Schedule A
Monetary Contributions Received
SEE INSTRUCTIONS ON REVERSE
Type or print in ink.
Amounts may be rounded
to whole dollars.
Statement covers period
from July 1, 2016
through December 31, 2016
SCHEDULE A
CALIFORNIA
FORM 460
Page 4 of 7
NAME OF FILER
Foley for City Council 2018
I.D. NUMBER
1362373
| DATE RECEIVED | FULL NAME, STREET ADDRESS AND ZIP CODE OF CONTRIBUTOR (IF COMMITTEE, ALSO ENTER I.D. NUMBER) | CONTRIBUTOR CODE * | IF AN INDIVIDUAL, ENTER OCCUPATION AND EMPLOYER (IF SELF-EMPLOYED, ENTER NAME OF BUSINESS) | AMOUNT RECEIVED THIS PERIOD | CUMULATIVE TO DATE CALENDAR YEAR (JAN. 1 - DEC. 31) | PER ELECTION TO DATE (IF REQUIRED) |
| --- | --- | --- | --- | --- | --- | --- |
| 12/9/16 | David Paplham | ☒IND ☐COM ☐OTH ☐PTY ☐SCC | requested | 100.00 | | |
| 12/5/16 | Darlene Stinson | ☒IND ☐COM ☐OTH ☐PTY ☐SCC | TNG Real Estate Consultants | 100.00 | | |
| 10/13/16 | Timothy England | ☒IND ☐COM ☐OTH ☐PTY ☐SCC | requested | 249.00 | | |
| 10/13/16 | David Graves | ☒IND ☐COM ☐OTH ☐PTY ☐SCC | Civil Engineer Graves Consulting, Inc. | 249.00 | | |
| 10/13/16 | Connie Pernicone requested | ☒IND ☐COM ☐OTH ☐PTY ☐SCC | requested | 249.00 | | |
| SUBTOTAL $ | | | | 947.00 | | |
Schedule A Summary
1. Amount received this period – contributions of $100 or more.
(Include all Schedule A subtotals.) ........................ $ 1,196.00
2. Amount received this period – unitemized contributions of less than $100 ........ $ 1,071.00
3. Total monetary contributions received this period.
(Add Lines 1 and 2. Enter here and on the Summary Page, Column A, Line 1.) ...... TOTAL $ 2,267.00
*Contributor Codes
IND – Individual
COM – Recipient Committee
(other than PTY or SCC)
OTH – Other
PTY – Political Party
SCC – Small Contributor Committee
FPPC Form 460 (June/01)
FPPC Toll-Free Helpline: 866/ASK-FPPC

▶ **WHAT THE TASK ASKS**
Across the entries above, find the lines with the string "NUMBER" and copy them.

▶ **YOUR SOLUTION**
I.D. NUMBER
| DATE RECEIVED | FULL NAME, STREET ADDRESS AND ZIP CODE OF CONTRIBUTOR (IF COMMITTEE, ALSO ENTER I.D. NUMBER) | CONTRIBUTOR CODE * | IF AN INDIVIDUAL, ENTER OCCUPATION AND EMPLOYER (IF SELF-EMPLOYED, ENTER NAME OF BUSINESS) | AMOUNT RECEIVED THIS PERIOD | CUMULATIVE TO DATE CALENDAR YEAR (JAN. 1 - DEC. 31) | PER ELECTION TO DATE (IF REQUIRED) |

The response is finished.